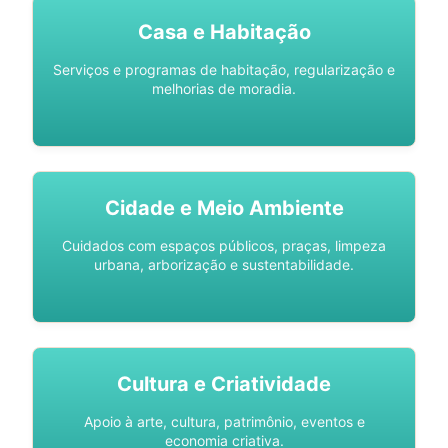
Casa e Habitação
Serviços e programas de habitação, regularização e
melhorias de moradia.
Cidade e Meio Ambiente
Cuidados com espaços públicos, praças, limpeza
urbana, arborização e sustentabilidade.
Cultura e Criatividade
Apoio à arte, cultura, patrimônio, eventos e
economia criativa.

=-=-=-=-=

**WHAT TO DO**
Every line of the data above is to be repeated exactly; the images are to be left out.

**SOLUTION TO THE PROBLEM**
Casa e Habitação
Serviços e programas de habitação, regularização e
melhorias de moradia.
Cidade e Meio Ambiente
Cuidados com espaços públicos, praças, limpeza
urbana, arborização e sustentabilidade.
Cultura e Criatividade
Apoio à arte, cultura, patrimônio, eventos e
economia criativa.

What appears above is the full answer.